§ SOURCE MATERIAL
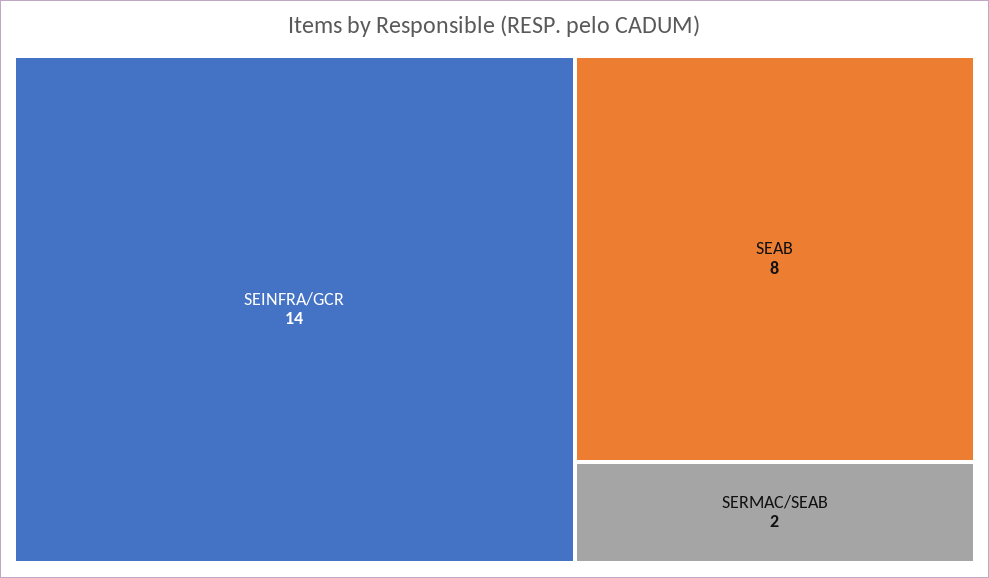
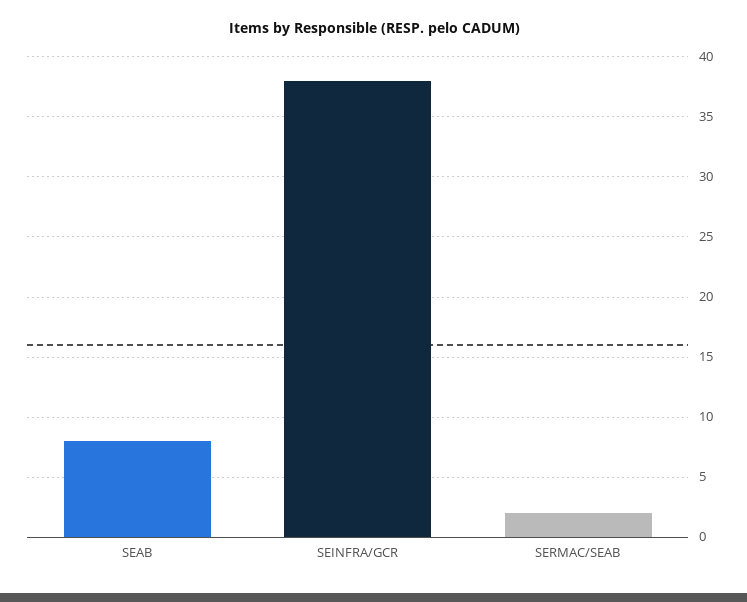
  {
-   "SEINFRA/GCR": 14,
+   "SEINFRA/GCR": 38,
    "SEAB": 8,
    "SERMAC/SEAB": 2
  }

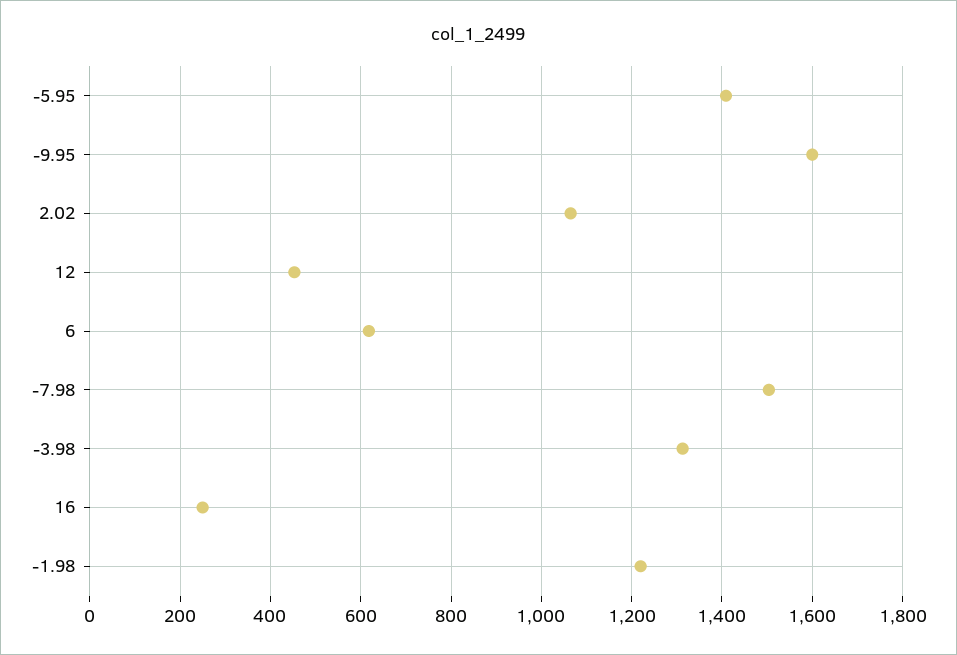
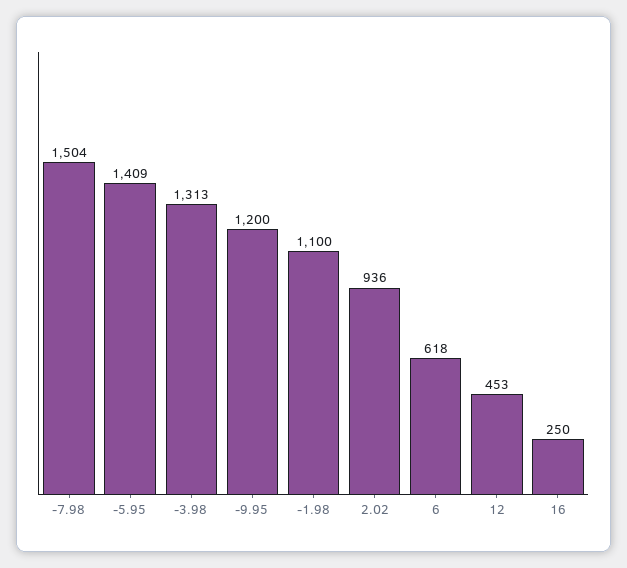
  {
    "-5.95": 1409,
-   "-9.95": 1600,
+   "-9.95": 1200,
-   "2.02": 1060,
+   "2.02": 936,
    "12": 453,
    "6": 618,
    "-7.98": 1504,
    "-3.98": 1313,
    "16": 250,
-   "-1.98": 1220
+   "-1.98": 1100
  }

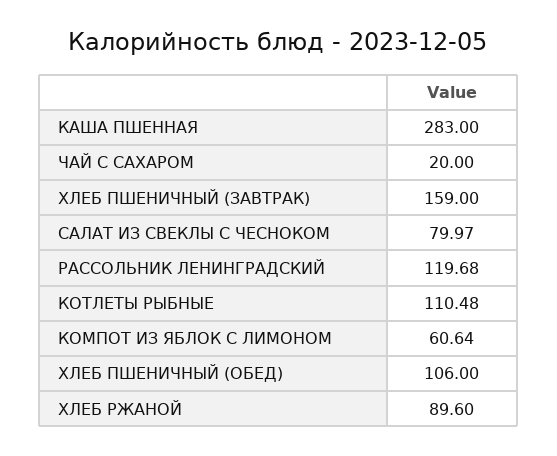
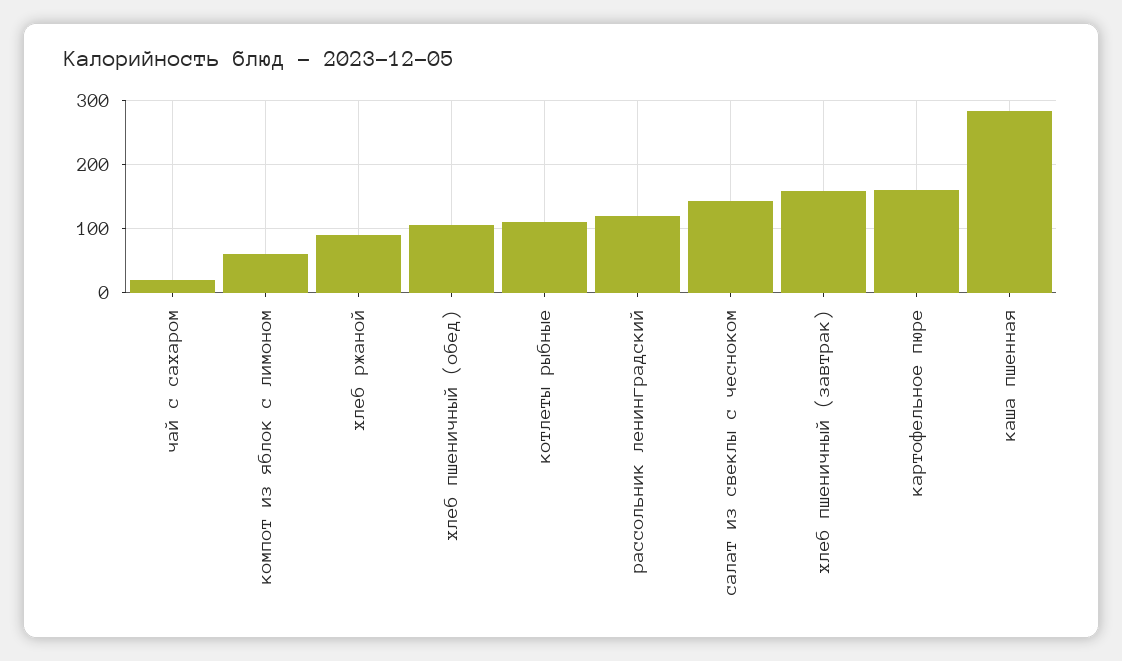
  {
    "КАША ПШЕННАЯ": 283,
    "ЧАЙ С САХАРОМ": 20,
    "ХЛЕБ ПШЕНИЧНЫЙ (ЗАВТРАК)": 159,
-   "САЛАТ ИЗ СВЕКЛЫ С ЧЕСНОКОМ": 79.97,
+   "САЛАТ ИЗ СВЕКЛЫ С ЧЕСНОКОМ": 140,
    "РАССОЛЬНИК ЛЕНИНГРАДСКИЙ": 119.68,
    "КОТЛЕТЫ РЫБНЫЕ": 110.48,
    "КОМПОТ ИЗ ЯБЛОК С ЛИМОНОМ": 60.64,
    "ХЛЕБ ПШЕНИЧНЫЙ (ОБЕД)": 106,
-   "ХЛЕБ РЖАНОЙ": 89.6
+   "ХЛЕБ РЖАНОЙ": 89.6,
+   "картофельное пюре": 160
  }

--

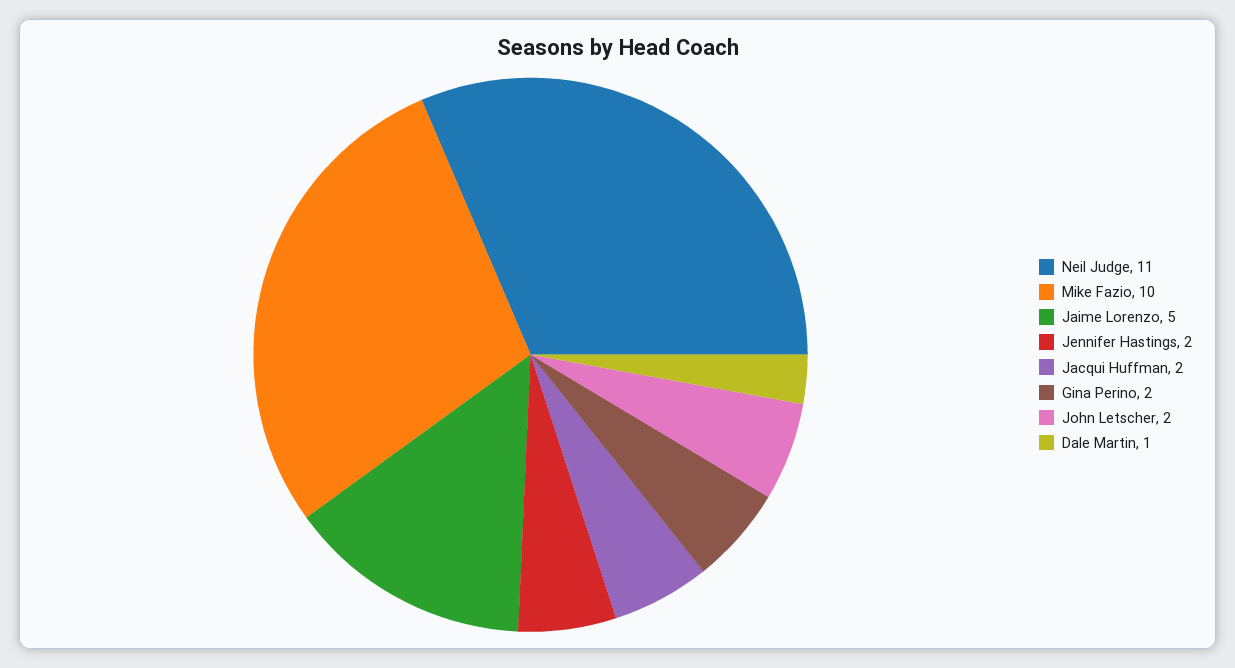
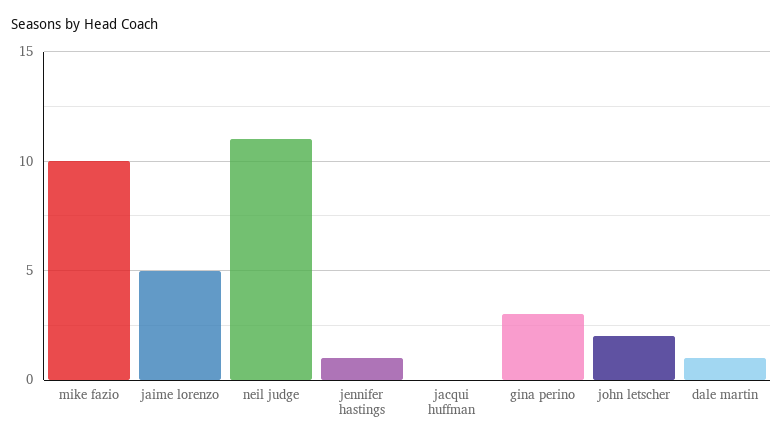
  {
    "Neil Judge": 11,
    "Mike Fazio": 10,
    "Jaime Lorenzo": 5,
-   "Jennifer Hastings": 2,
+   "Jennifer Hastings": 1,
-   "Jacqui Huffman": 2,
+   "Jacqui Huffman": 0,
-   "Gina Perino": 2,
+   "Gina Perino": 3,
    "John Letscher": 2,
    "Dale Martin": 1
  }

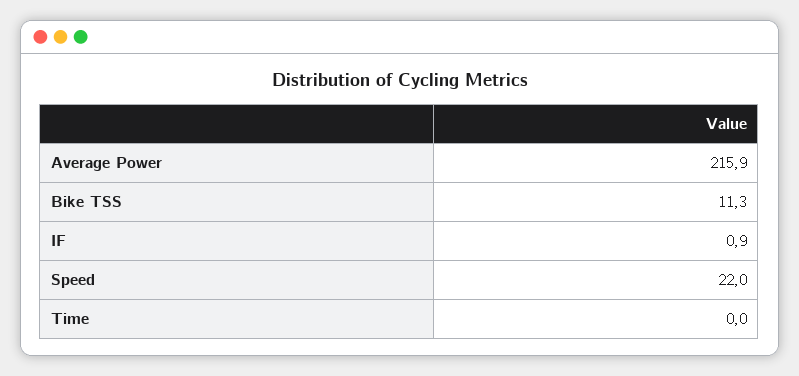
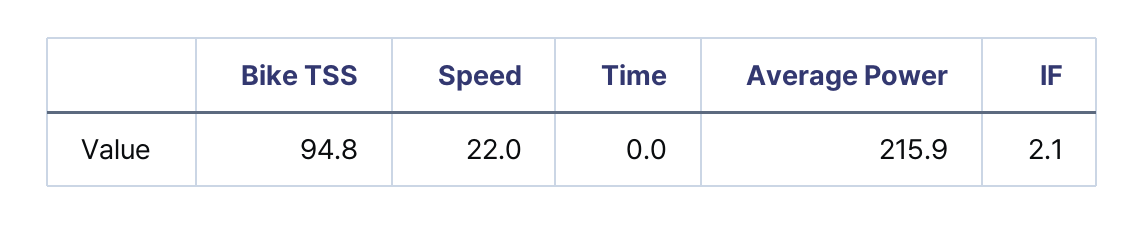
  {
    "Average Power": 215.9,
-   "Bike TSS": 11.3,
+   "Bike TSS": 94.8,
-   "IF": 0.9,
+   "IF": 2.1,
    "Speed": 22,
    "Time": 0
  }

--

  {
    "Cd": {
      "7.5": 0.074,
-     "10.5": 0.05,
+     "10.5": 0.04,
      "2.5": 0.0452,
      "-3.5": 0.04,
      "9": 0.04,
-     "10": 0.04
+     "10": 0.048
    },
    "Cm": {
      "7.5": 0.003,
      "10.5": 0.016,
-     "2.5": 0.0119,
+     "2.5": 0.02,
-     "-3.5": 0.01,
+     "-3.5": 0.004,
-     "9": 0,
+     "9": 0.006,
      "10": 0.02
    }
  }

§ TASK PROMPT
Looking at the material above, say how many of its lines include "ПШЕНИЧНЫЙ", and give nothing besides the number.

§ RESULT BELOW
2